Der US-Journalist Adam Housley berichtete indes auf Twitter über die im bayerischen Schweinfurt lebende Ehefrau von einem der inhaftierten US-Söldner, Airan Berry. "Meine Tochter, mein Sohn und ich waren glücklich, meinen Mann im venezolanischen Fernsehen relativ unversehrt zu sehen", zitiert er Melanie Berry. Ihre Hauptsorge sei nun, dass er weiterhin menschlich behandelt wird, während er sich in Venezuela aufhält.

Airan Berry lebt seit Jahren in Schweinfurt. In Deutschland war er offenbar auch mit einem weiteren nun in Venezuela inhaftierten US-Militär, Luke Denman, und Goudreau zusammengekommen. Berry und Denman waren bei den US-Truppen in Deutschland stationiert.

Berrys Ehefrau führt ein Einrichtungsgeschäft in Schweinfurt, gemeinsam mit ihrer Mutter Jutta Schmid, einer Lokalpolitikerin der CSU. Bei den Lokalwahlen im März hatte Schmid für den Stadtrat in Schweinfurt auf Platz 24 kandidiert.

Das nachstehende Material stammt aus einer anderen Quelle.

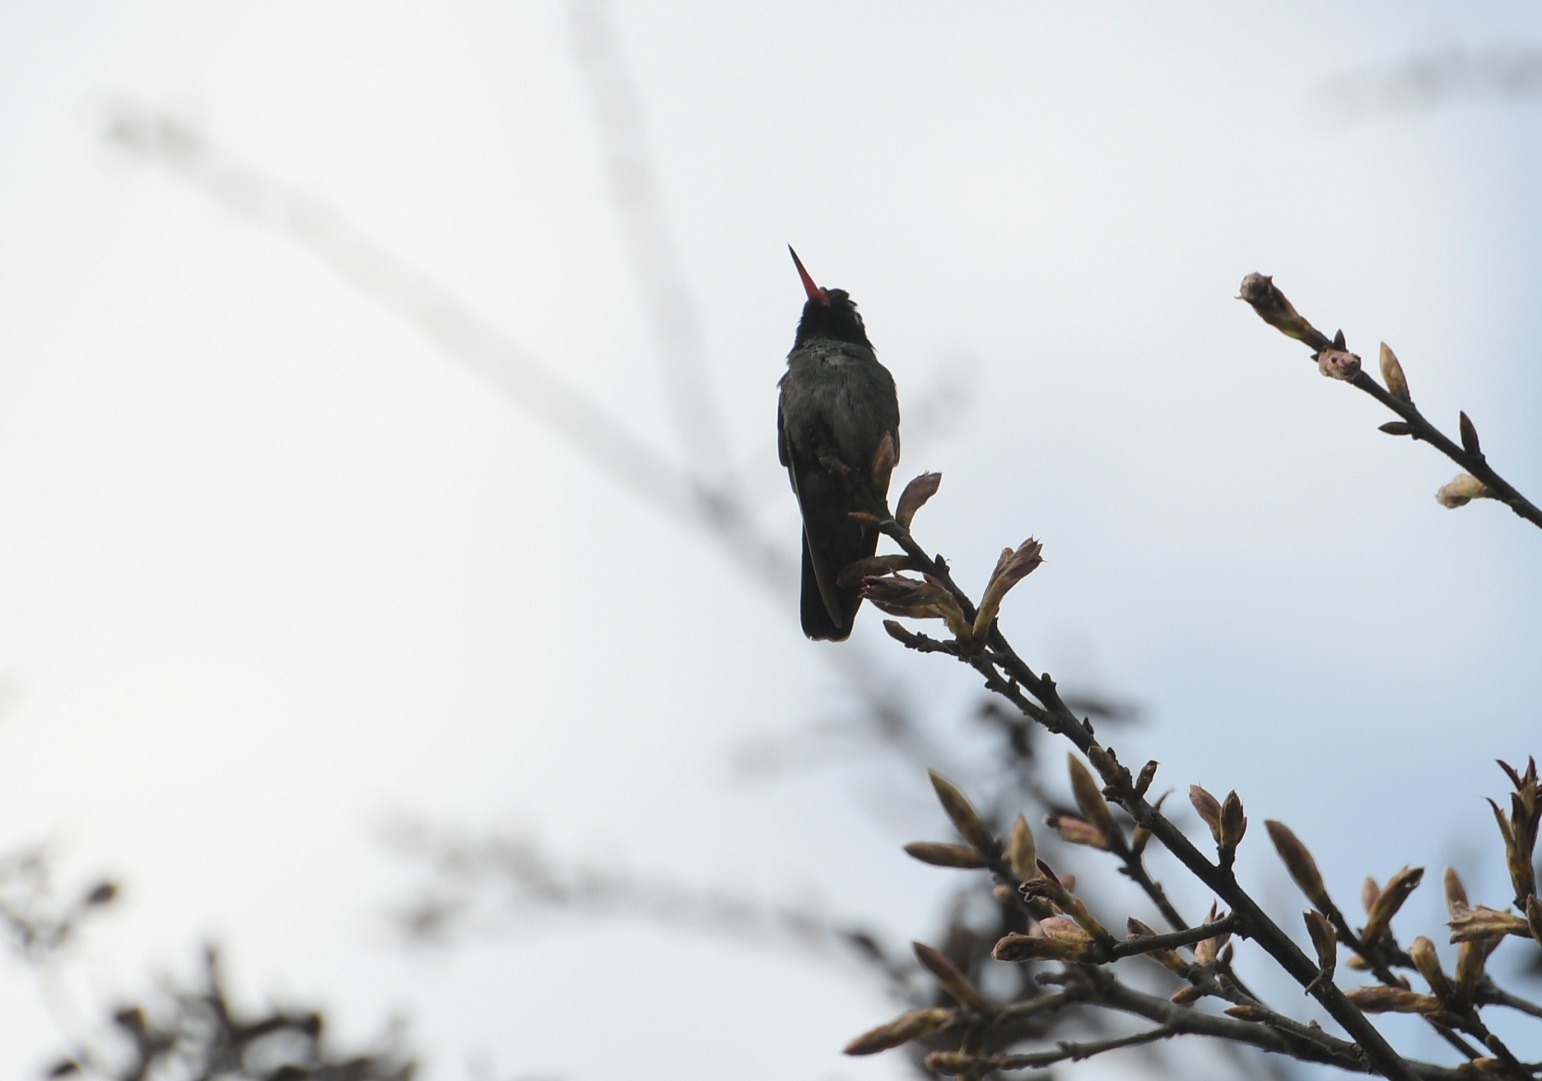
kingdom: Animalia
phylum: Chordata
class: Aves
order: Apodiformes
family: Trochilidae
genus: Basilinna
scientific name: Basilinna leucotis
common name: White-eared hummingbird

Beachtlich sind auch die Festnahmen in der ehemaligen Deutschensiedlung Colonia Tovar, deren Vertreter über gute Kontakte zu konservativen Parteien in Deutschland verfügen. 2016 hatten Vertreter des inzwischen weitgehend unbedeutenden Oppositionsbündnisses Tisch der demokratischen Einheit (Mesa de la Unidad Democrática, MUD) Deutschland besucht, um politische Unterstützung zu mobilisieren. Die Visite, die von der CDU-nahen Konrad-Adenauer-Stiftung und dem CDU-Bundestagsabgeordneten Peter Weiss organisiert worden war, diente auch der Pflege der Kontakte zur Colonia Tovar. Die sechs Abgeordneten der venezolanischen Nationalversammlung waren offiziell in erster Linie wegen der historischen Beziehungen der Stadt Endingen zur Colonia Tovar nach Deutschland gekommen. Der Gruppe gehörten Marialbert Barrios, Iván Stalin Gonzalez, Freddy Guevara, Juan Miguel Matheus, Angel Medina und Miguel Pizarro an. Sie alle sind bis heute aktive Gegner der Regierung Maduro.